Establishing early control is vital to minimise the risk of slugs retreating underground following planting, and damaging crops during tuber initiation.

Andrew Goodinson, area business manager for Hutchinsons explains what can be done to get on top of the slug activity that is already being reported in areas across the UK.

“At this time of year when the weather is typically unsettled, slug activity will increase, and it’s therefore important to treat as soon as possible.

“Slug populations this season can be gauged by looking at the conditions experienced last year. Summer was wet for most, and consequently egg laying was higher than average. What followed was a population explosion, and another mild winter, which means slug numbers are likely to persist this year,” he explains.

“Regular monitoring and an application of a robust molluscicide are both a crucial components of any slug control programme.

“I would recommend that growers consider applying ferric phosphate pellets and ensure good coverage by starting prior to canopy closure, and applying a good dose rate three weeks later to reduce the population,” says Mr Goodinson.

Sally Morris, agronomist at Farmacy and winner of the 2016 Barry Orme Shield, also comments on the efficacy of ferric phosphate pellets during wet weather, following a recent trial conducted across 350 acres of arable land in the east Midlands.
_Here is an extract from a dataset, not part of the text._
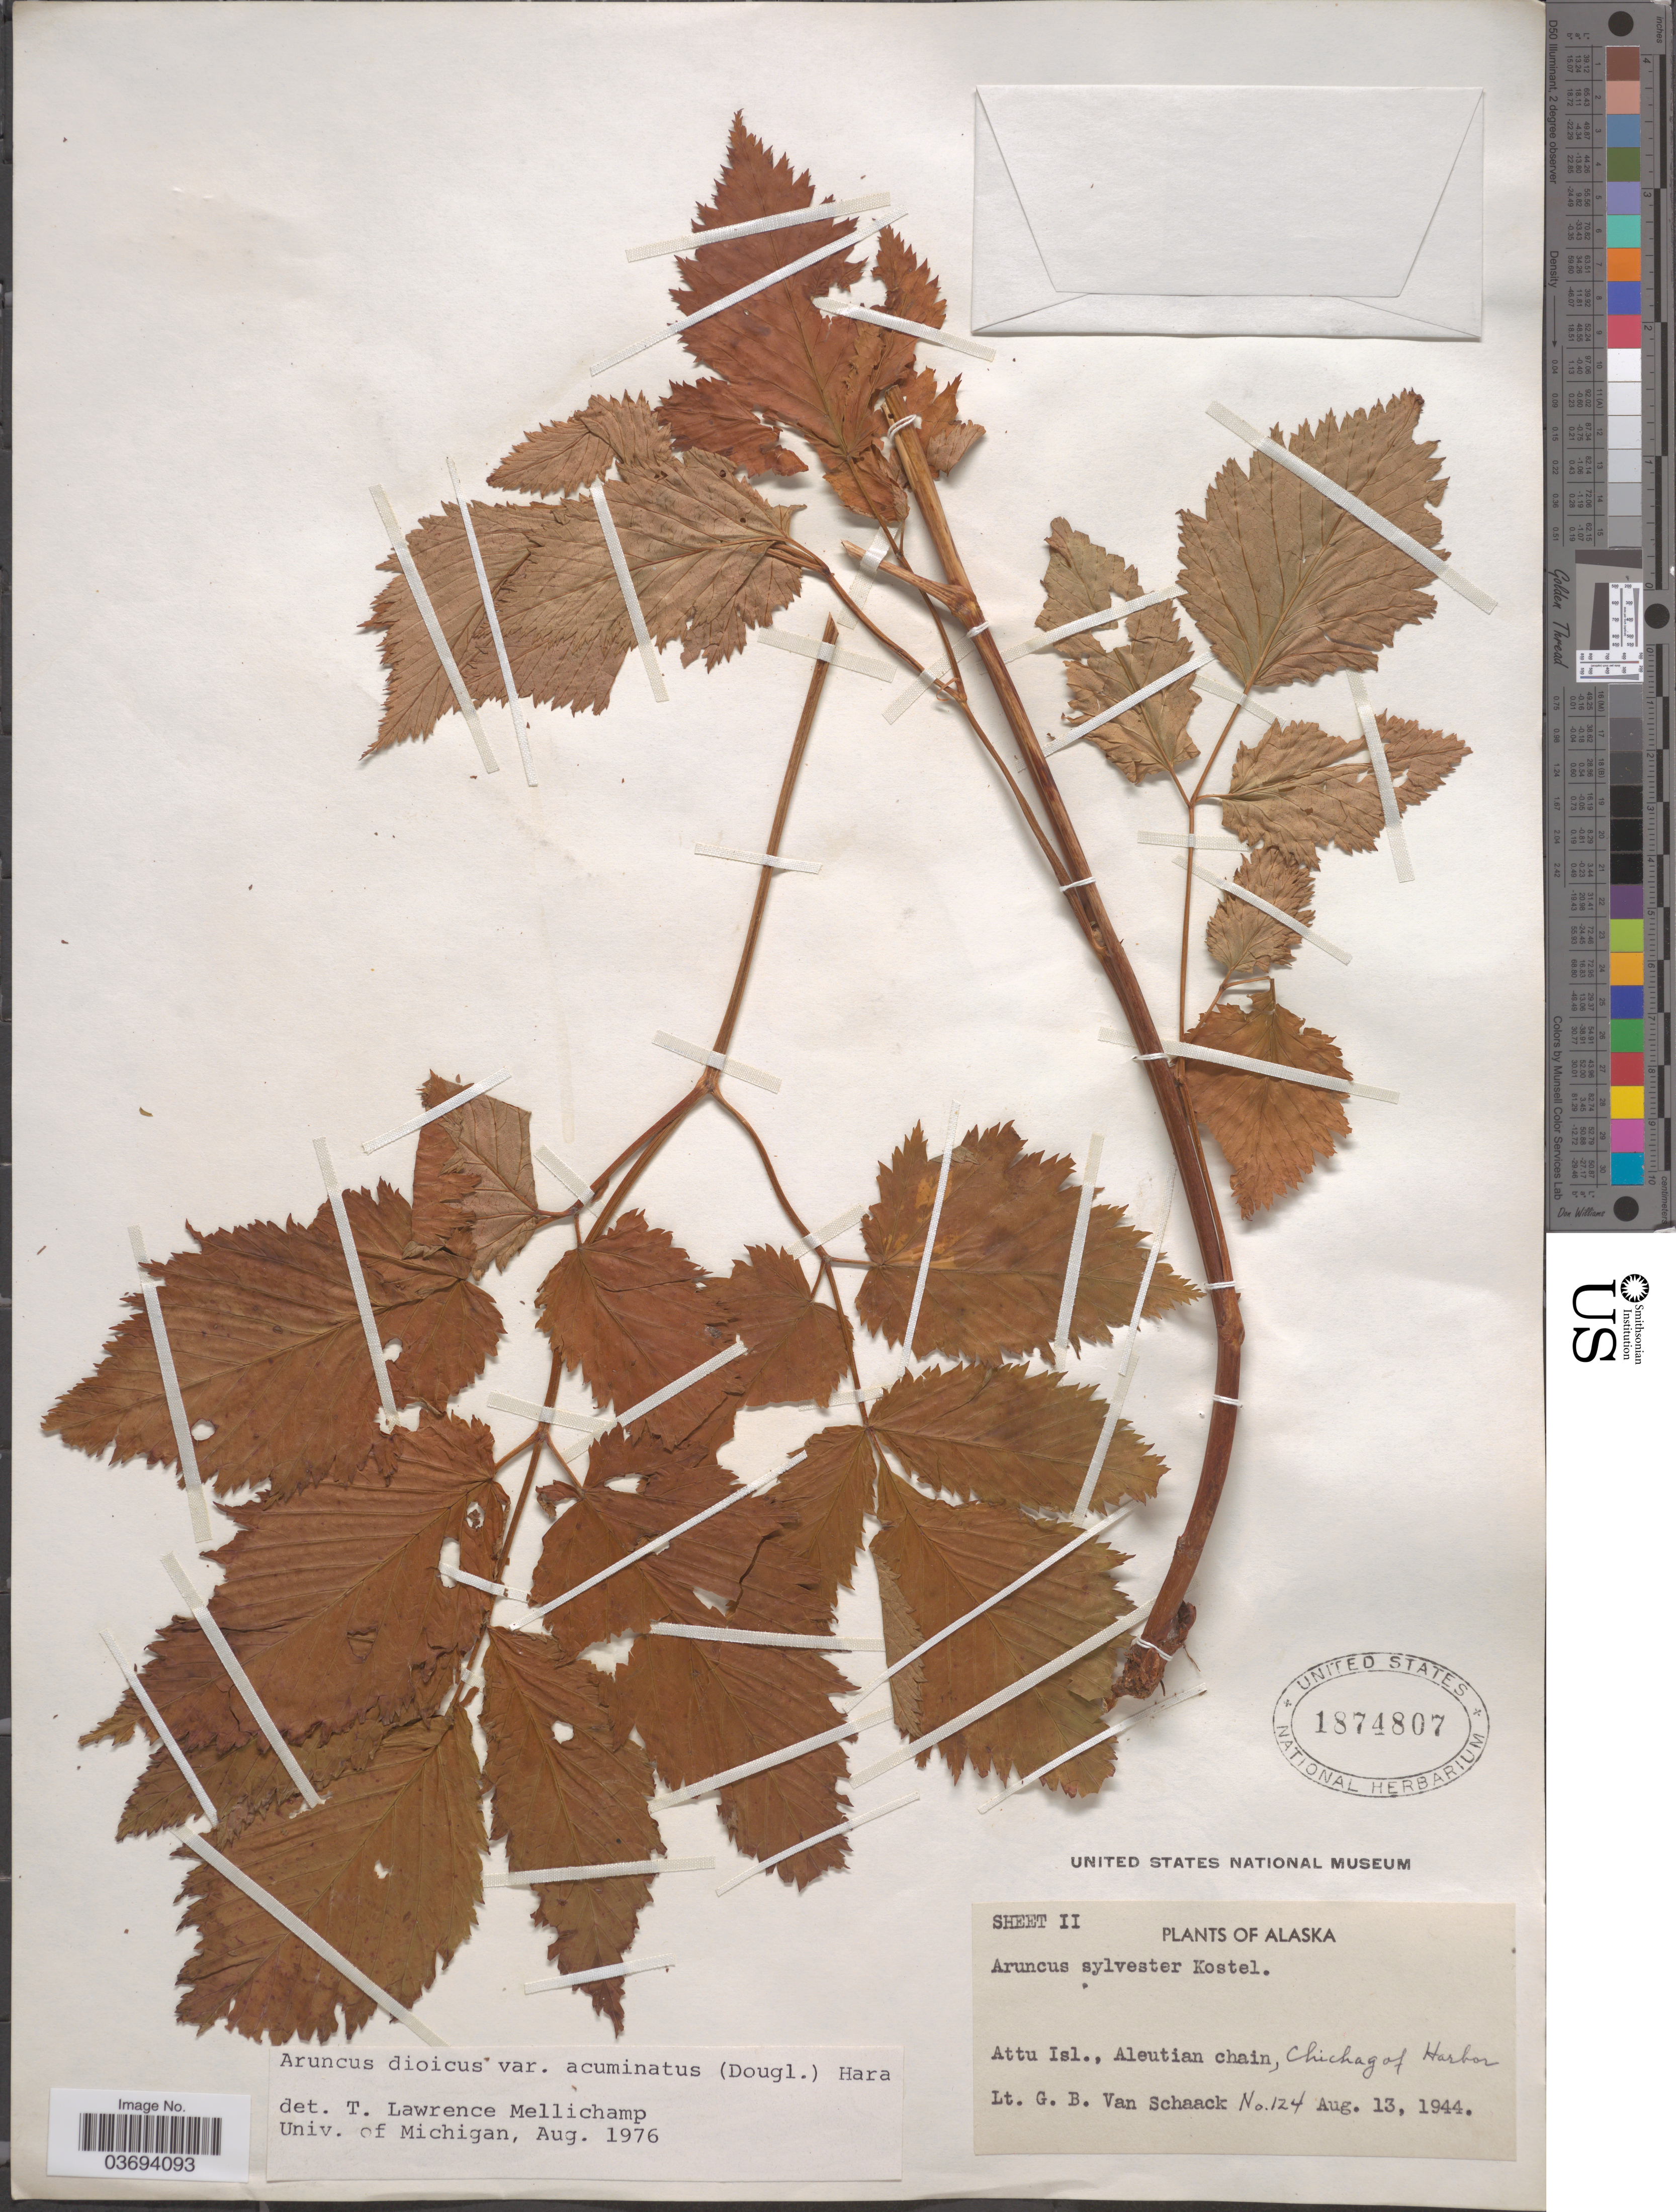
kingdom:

“Through my ongoing trial work, I found that not only were ferric phosphate pellets, in this case Sluxx HP, just as effective as alternatives such as metaldehyde, but they were also resilient in wet weather,” she explains.

“Although we were monitoring in the autumn, I believe that the findings are relevant to growers of multiple crop types and across seasons. Ultimately, we had good results showing ferric phosphate pellets were robust and efficient in controlling slug numbers in field-scale trials.”